Once in a while, a film comes along which speaks to our very beings and makes us question what is really important. Nomadland was such a film. It tells the story of a woman, Fern, who has lost everything, first her job when the local plant closes down bringing devastation to the whole town, then her husband passes away, and finally she loses her home. She ends up living in her van, working as a seasonal employee, packing boxes of goods for shipment through Amazon. The irony of the latter detail, of course, cannot go overlooked – people buying things online they probably don’t need in contrast with a woman who has packed her life into the back of her van. She becomes immensely attached and proud of her van, always looking for ways to introduce new features and gadgets, making the most of the limited space. Living with just the bare necessities, the first shock for the viewer is just how few possessions she has been reduced to – and it makes you feel almost shame-faced when you look around your own home at the accumulation of so many “things”.

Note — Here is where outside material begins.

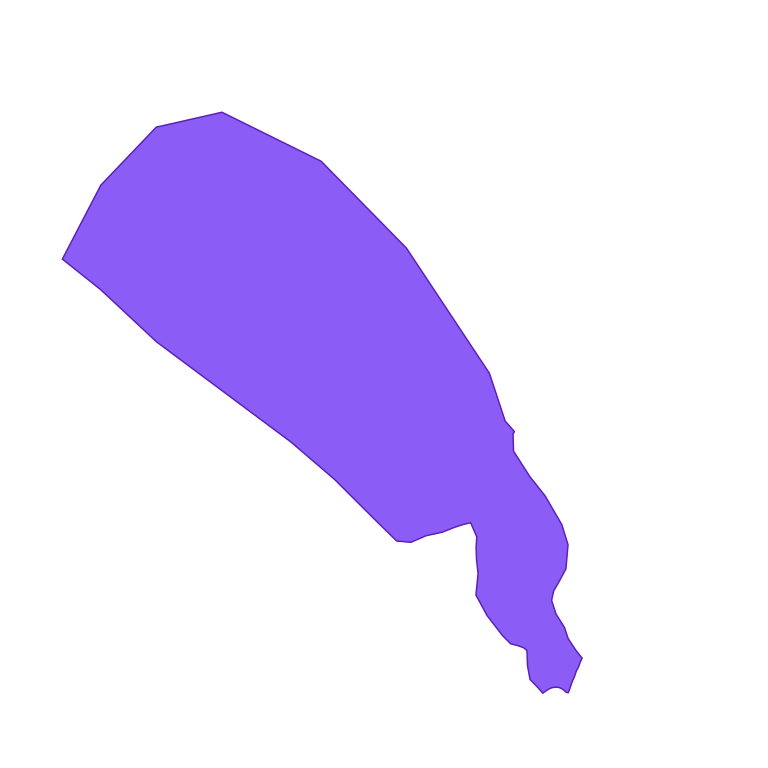 the district of Monchy/Cletus Village, Dauphin, Saint Lucia, rotated 222°
{"feature_id": "8701671B26752019642149", "entity_name": "Monchy/Cletus Village", "entity_type": "district", "adm_level": 2, "iso_a3": "LCA", "parent_name": "Saint Lucia", "parent_adm1": "Dauphin", "projection": "albers", "projection_center": [-60.928, 14.051], "detail": "fine", "context": "isolated", "style": "filled", "palette": "violet", "viewbox_px": 768, "rotation_deg": 222, "n_neighbors": 0, "source": "geoboundaries", "source_scale": "gbopen_adm2", "svg_char_len": 997}
<svg xmlns="http://www.w3.org/2000/svg" viewBox="0 0 768 768"><g transform="rotate(222 384 384)"><path d="M255.3,435.9L269.1,437.5L312.8,462.5L458.3,500.0L569.0,506.8L579.6,507.5L686.3,477.5L725.1,422.5L727.2,352.2L727.5,342.4L706.6,261.6L657.7,264.5L581.2,263.1L414.4,278.6L357.0,280.0L302.4,277.2L269.6,275.8L258.1,284.3L251.2,299.4L241.4,313.1L236.5,323.1L231.7,331.7L226.8,338.9L212.8,332.5L205.9,323.8L197.5,315.2L187.1,305.9L174.5,288.7L152.2,280.8L127.9,276.4L116.0,275.7L109.1,279.3L103.5,281.5L99.3,281.5L88.9,270.7L77.7,262.1L66.6,261.4L59.1,260.5L58.4,263.7L57.7,266.6L56.6,269.5L55.6,271.2L53.6,273.5L51.1,275.5L46.9,276.8L43.4,276.8L42.8,276.8L41.6,277.1L40.5,277.9L41.7,281.1L45.2,289.3L46.5,293.7L49.0,299.4L50.2,304.2L52.1,308.7L53.3,312.8L63.1,314.5L77.0,318.1L86.8,323.8L102.1,328.1L114.6,335.3L119.5,343.9L121.6,354.0L125.1,368.4L139.7,387.7L157.8,398.5L189.2,408.6L214.2,412.9L242.8,420.8L254.5,433.0L255.3,435.9Z" fill="#8b5cf6" stroke="#5b21b6" stroke-width="1.5"/></g></svg>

Fern eventually drifts into the community of nomads, people who for various reasons have also ended up without a home. They form makeshift communities for a while, before moving on again, driving through the wide open and beautiful landscapes of the rural United States. While watching this film, it felt so organic and real that it did not surprise me to later learn that most of the people Fern meets are not actors, but people who actually live this life on the road. They have no real ties with anyone, not even with their families, sometimes out of choice, sometimes due to circumstances, and yet because human interaction thrives on forming some sort of connection with others, they end up being each other’s ‘family’, taking care of each other, bonding in a way which only those who have lost everything can understand.
It is a haunting, thought-provoking film, fitting for these times when we have been forced to take stock of what is truly important. As we look back on this past year, the fact that a virus changed what we took so very much for granted: our ability to move freely when and where and with whom we wanted, still seems very bizarre. When, despite so many warnings, governments have had to step in to stop us from socialising because it was our very socialising which was contributing to the spread of infections, it underlines just how much human beings yearn to physically be with others.
As Nomadland showed, even those who opt to leave mainstream society, still somehow find themselves drifting into their own type of society, even if only for brief periods. Possessions can come and go, but it is our relationships which are truly the essence of what makes us human.